Uno Kaname, Kato Katsuaki, Atsumi Tomoaki, Suzuki Takehito, Yoshitake Jun, Morita Hidetoshi, Ohara Shuichi, Kotake Yashige, Shimosegawa Tooru, Yoshimura Tetsuhiko
Research Project of Biofunctional Reactive Species, Yamagata Promotional Organization for Industrial Technology, Yamagata, Japan.
Am J Physiol Gastrointest Liver Physiol. 2007 Nov;293(5):G1004-12. doi: 10.1152/ajpgi.00096.2007. Epub 2007 Sep 13.
Cell-surface Toll-like receptors (TLRs) initiate innate immune responses, such as inducible nitric oxide synthase (iNOS) induction, to microorganisms' surface pathogens. TLR2 and TLR4 play important roles in gastric mucosa infected with Helicobacter pylori (H. pylori), which contains lipopolysaccharide (LPS) as a pathogen. The present study investigates their physiological roles in the innate immune response of gastric epithelial cells to H. pylori-LPS. Changes in the expression of iNOS, TLR2, and TLR4, as well as downstream activation of mitogen-activated protein kinases and nuclear factor-kappaB (NF-kappaB), were analyzed in normal mouse gastric mucosal GSM06 cells following stimulation with H. pylori-LPS and interferon-gamma. Specific inhibitors for mitogen-activated protein kinases, NF-kappaB, and small interfering RNA for TLR2 or TLR4 were employed. The immunohistochemistry of TLR2 was examined in human gastric mucosa. H. pylori-LPS stimulation induced TLR2 in GSM06 cells, but TLR4 was unchanged. TLR2 induction resulted from TLR4 signaling that propagated through extracellular signal-related kinase and NF-kappaB activation, as corroborated by the decline in TLR4 expression on small interfering RNA treatment and pretreatment with inhibitors. The induction of iNOS and the associated nitric oxide production in response to H. pylori-LPS stimulation were inhibited by declines in not only TLR4 but also TLR2. Increased expression of TLR2 was identified in H. pylori-infected human gastric mucosa. TLR4 signaling initiated by H. pylori-LPS and propagated via extracellular signal-regulated kinase and NF-kappaB activation induced TLR2 expression in gastric epithelial cells. Induced TLR2 cooperated with TLR4 to amplify iNOS induction. This positive correlation may constitute a mechanism for stimulating the innate immune response against various bacterial pathogens, including H. pylori-LPS.

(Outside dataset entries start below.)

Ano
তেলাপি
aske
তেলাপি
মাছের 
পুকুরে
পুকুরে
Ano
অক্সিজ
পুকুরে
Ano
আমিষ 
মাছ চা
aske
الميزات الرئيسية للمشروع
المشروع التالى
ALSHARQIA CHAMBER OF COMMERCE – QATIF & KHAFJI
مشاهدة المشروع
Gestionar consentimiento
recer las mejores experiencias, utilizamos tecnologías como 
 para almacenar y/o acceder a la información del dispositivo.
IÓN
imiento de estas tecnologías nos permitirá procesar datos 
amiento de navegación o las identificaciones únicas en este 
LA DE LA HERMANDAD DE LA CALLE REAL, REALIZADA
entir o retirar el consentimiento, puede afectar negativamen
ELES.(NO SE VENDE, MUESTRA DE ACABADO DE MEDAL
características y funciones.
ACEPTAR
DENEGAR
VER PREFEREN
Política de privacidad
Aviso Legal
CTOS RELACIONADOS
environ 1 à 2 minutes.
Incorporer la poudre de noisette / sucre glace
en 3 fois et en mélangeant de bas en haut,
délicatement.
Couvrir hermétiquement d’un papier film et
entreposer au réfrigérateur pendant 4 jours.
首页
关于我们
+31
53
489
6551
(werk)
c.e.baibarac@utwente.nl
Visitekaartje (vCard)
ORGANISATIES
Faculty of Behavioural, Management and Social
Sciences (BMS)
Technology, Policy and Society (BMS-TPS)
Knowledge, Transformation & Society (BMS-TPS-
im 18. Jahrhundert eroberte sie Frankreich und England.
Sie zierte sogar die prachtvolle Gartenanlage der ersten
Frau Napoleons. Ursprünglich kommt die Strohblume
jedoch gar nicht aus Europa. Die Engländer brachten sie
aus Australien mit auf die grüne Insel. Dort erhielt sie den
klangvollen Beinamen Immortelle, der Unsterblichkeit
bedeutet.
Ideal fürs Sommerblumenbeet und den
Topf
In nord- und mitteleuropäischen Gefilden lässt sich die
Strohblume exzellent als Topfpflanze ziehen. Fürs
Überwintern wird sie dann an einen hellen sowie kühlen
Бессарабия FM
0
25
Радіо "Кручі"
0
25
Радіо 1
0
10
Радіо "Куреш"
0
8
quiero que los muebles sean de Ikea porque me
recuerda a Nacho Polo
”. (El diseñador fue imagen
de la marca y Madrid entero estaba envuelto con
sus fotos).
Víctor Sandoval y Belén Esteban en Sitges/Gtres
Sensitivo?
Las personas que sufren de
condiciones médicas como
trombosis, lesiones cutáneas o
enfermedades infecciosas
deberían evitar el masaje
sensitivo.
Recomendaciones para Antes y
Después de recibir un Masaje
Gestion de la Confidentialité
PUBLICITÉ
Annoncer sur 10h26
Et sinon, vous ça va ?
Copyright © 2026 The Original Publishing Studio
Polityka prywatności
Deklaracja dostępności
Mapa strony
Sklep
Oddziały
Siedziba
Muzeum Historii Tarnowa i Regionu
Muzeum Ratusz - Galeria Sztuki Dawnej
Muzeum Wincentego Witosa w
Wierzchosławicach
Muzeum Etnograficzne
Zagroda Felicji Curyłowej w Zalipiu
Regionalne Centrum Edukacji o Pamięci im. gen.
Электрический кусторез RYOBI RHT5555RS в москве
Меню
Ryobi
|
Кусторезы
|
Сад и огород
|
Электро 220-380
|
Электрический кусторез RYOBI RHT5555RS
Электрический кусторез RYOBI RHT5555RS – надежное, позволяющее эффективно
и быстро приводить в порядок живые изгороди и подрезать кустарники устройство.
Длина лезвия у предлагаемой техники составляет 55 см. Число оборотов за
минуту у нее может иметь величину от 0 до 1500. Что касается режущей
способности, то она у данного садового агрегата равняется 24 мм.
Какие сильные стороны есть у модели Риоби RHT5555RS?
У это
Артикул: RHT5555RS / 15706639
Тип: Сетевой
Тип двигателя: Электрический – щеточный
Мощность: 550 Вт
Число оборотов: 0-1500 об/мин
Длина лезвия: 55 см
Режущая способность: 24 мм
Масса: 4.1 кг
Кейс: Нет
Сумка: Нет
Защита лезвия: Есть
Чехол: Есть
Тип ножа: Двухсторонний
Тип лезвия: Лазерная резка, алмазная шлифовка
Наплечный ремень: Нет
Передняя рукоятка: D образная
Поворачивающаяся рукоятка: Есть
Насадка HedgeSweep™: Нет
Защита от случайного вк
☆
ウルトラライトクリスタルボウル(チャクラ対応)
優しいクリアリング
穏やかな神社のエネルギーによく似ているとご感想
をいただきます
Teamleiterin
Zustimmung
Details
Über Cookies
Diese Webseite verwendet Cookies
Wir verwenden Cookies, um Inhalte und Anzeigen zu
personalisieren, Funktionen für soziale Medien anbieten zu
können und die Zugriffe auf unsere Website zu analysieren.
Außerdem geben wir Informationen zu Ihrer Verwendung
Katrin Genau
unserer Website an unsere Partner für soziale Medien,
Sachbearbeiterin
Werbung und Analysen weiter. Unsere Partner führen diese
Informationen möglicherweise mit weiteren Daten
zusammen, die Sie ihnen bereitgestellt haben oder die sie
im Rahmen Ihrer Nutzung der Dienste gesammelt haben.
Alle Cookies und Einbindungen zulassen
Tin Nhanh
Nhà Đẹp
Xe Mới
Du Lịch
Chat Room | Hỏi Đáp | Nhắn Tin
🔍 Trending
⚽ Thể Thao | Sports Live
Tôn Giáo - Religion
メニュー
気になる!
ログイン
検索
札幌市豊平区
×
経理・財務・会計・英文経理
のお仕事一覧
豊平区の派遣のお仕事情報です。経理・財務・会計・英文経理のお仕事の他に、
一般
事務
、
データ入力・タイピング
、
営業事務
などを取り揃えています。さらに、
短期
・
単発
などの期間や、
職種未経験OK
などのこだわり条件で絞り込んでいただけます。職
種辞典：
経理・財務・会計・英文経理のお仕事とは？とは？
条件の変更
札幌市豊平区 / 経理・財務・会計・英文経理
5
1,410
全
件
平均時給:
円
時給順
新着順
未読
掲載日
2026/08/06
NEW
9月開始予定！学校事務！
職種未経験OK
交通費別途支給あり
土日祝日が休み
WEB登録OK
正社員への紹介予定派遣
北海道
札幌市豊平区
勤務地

细胞表面的Toll样受体(TLRs)启动先天性免疫反应,例如诱导型一氧化氮合酶(iNOS)的诱导,以应对微生物表面病原体。TLR2和TLR4在感染幽门螺杆菌(H. pylori)的胃黏膜中发挥重要作用,幽门螺杆菌含有脂多糖(LPS)作为病原体。本研究调查了它们在胃上皮细胞对幽门螺杆菌-LPS的先天性免疫反应中的生理作用。在用幽门螺杆菌-LPS和干扰素-γ刺激后,分析了正常小鼠胃黏膜GSM06细胞中iNOS、TLR2和TLR4的表达变化,以及丝裂原活化蛋白激酶和核因子-κB(NF-κB)的下游激活情况。使用了丝裂原活化蛋白激酶、NF-κB的特异性抑制剂以及针对TLR2或TLR4的小干扰RNA。在人胃黏膜中检测了TLR2的免疫组织化学。幽门螺杆菌-LPS刺激在GSM06细胞中诱导了TLR2,但TLR4没有变化。TLR2的诱导是由通过细胞外信号相关激酶和NF-κB激活传播的TLR4信号引起的,小干扰RNA处理和抑制剂预处理导致TLR4表达下降证实了这一点。不仅TLR4的下降,而且TLR2的下降都抑制了对幽门螺杆菌-LPS刺激的iNOS诱导和相关一氧化氮的产生。在幽门螺杆菌感染的人胃黏膜中发现TLR2表达增加。幽门螺杆菌-LPS启动并通过细胞外信号调节激酶和NF-κB激活传播的TLR4信号在胃上皮细胞中诱导了TLR2表达。诱导的TLR2与TLR4协同作用以放大iNOS诱导。这种正相关可能构成了一种刺激针对包括幽门螺杆菌-LPS在内的各种细菌病原体的先天性免疫反应的机制。